Review posted March 13, 2025.
Books on Tape, 2022. 11 hours, 34 minutes.
Review written November 20, 2022, from a library eaudiobook
This Rebel Heart is an absorbing, atmospheric look at the Budapest student uprising of 1956, when the Soviets left Hungary for a week. The book is full of supernatural elements, which at first I thought were figurative, but ended up being a fundamental part of the story. For example, since the Soviets came, the city has lost its color. The blue sky was the last to go. People can barely remember the names of colors, and marvel when they begin to come back.
Another example is in the back story of our main character, Csilla.
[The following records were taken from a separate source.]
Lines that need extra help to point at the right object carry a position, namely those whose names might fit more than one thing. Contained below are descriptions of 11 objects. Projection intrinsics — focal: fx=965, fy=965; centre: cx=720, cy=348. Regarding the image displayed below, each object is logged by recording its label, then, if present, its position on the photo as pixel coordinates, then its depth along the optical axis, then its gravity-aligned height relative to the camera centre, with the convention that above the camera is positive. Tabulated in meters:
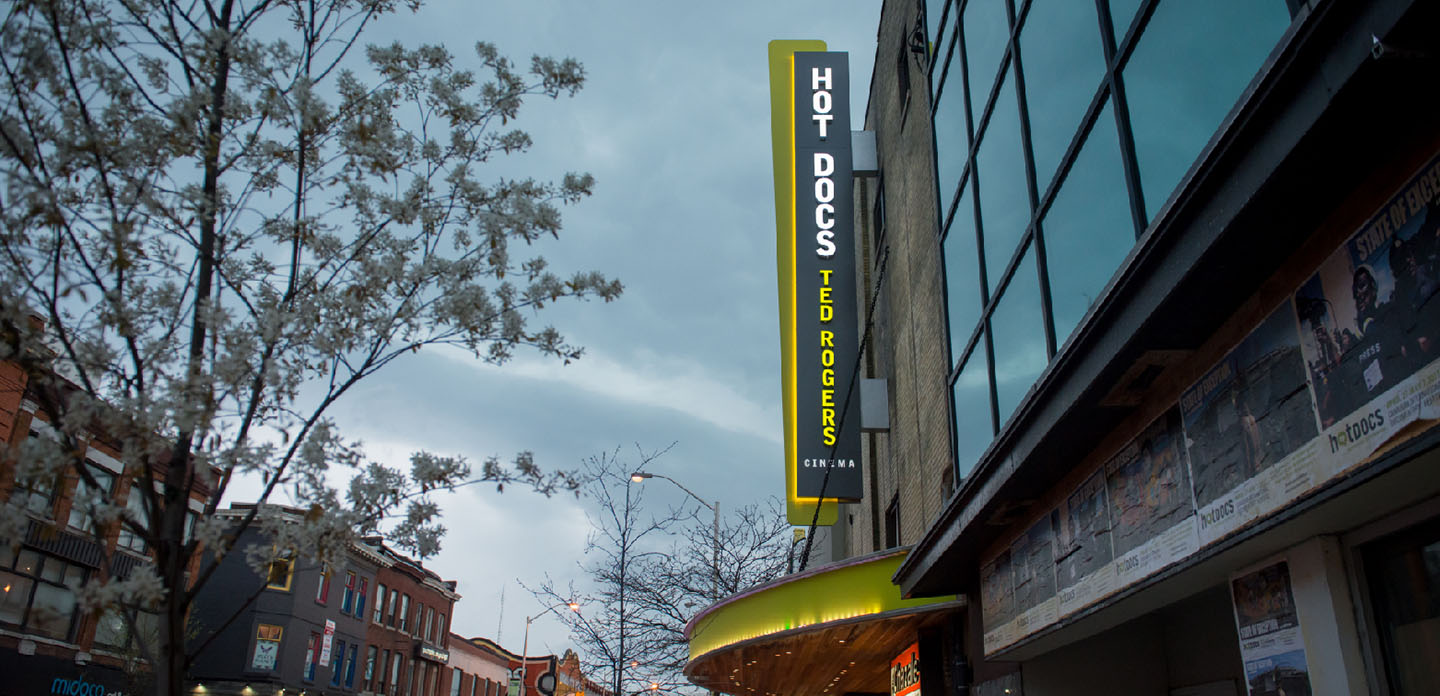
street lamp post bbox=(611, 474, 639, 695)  20.95 +1.38
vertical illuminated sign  18.75 +8.57
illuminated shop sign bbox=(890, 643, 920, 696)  13.48 +0.84
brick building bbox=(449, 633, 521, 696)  61.34 +3.42
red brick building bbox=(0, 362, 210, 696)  24.64 +2.71
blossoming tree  4.52 +2.29
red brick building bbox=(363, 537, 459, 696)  49.28 +4.48
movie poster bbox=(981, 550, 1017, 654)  9.57 +1.28
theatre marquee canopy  12.43 +1.37
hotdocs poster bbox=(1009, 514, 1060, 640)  8.48 +1.36
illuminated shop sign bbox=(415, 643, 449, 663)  53.16 +3.55
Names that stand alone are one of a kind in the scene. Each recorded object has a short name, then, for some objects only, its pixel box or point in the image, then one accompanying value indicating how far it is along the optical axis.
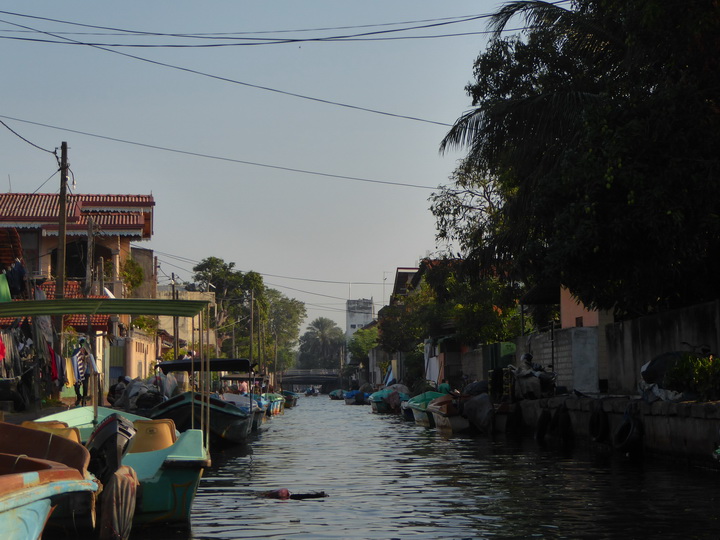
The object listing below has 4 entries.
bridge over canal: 152.50
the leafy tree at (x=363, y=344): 122.01
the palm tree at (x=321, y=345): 186.75
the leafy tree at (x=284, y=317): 155.38
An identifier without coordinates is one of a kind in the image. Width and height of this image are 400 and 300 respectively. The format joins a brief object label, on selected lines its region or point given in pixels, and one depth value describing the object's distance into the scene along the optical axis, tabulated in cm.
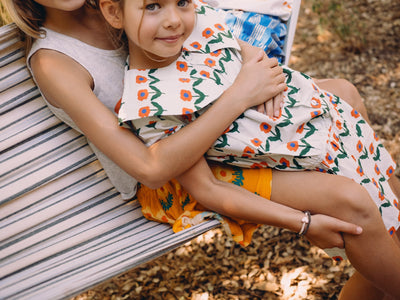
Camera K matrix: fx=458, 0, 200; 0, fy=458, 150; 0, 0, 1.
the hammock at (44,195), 176
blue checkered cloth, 207
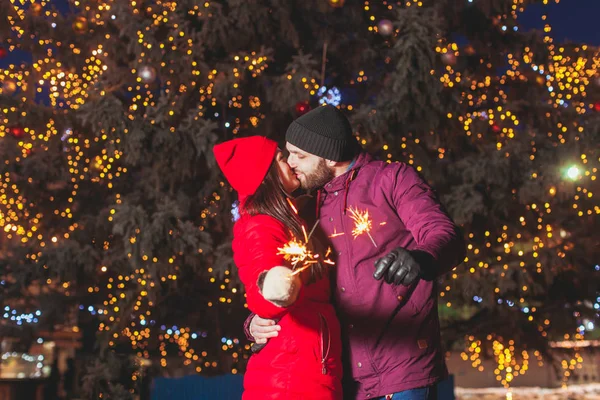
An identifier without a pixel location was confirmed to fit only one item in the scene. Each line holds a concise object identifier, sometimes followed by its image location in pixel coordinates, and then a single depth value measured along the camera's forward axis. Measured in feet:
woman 8.25
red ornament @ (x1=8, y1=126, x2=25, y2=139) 28.02
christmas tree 25.77
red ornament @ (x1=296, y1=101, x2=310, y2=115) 26.35
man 9.12
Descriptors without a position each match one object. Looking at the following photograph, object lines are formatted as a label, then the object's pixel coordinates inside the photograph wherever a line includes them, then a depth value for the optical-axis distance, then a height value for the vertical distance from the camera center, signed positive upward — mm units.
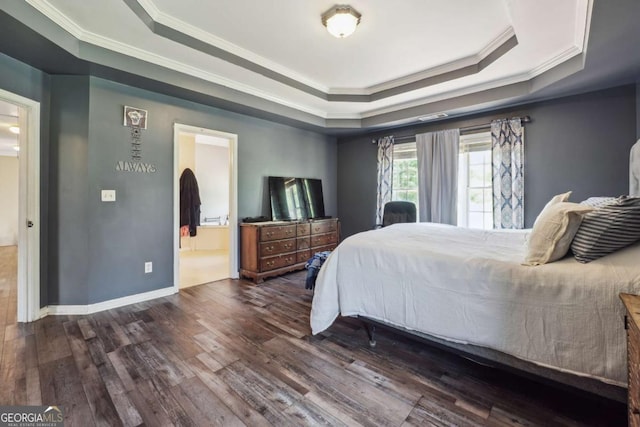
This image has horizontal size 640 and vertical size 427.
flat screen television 4410 +286
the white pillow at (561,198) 2186 +122
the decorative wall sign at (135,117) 3016 +1106
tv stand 3816 -470
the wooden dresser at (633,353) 902 -497
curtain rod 3638 +1283
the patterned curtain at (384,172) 4977 +768
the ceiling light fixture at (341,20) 2260 +1642
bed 1253 -471
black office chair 4352 +34
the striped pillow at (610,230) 1378 -85
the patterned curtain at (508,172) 3684 +568
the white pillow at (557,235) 1478 -117
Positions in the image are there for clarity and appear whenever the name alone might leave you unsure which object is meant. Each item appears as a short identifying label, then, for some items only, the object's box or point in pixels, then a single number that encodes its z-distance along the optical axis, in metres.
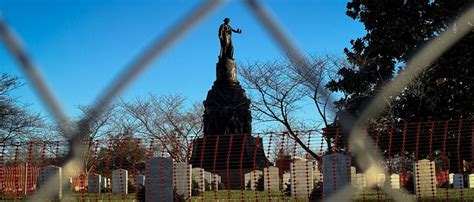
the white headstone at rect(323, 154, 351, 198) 13.09
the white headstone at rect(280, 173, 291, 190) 18.34
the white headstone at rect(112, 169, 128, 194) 19.05
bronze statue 27.62
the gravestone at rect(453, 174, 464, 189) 20.34
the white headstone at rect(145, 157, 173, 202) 13.68
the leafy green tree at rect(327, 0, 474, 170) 16.50
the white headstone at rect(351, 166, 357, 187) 14.16
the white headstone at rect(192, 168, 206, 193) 18.10
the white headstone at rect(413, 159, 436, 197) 15.55
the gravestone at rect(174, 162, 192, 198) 15.52
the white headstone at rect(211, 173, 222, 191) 16.94
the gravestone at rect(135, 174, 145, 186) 18.74
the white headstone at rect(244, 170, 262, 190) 19.52
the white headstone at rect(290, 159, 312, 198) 15.54
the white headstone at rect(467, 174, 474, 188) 20.73
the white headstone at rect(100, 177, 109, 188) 22.29
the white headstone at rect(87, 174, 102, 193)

During the war, when the Jews were being rounded up and shot next to the river Duna that runs through Budapest, Csilla's father led their family into the river, and they lived in its waters for the rest of the war, protected from the Nazis. And now the river constantly talks to Csilla.
As the book begins, Csilla's parents were recently exonerated and reburied. Csilla's father had been important in the Communist party, but he was falsely accused of treason and Zionism and executed years before. Now he has been publicly exonerated -- but the authorities seem to have used his funeral as a cover to crack down on students at the university.
Csilla has tickets to get out of Hungary with her aunt Ilona -- her only surviving relative after the Holocaust. But despite that immanent escape, Csilla gets pulled into the cause of the rebels. She becomes friends with a young man whose lover was recently executed by the secret police for homosexuality. And starts thinking about his cause and all that is wrong with Hungary under the Soviets. And then someone leaves her father's journals at her doorstep, and she reads about his vision for Hungary. Is it even possible to right the wrongs he committed in support of that vision?
And then Csilla meets a handsome young man who tells her he is an angel of death. He is an angel of death who comes to be with children who are facing death. So why has he been pulled to Budapest?
This is an evocative novel, rich with the atmosphere of Budapest. I visited Budapest years ago, and the words of this book pulled me right back to that beautiful city, dominated by the presence of the Duna River. It was easy for me to believe the river would speak to one of her children.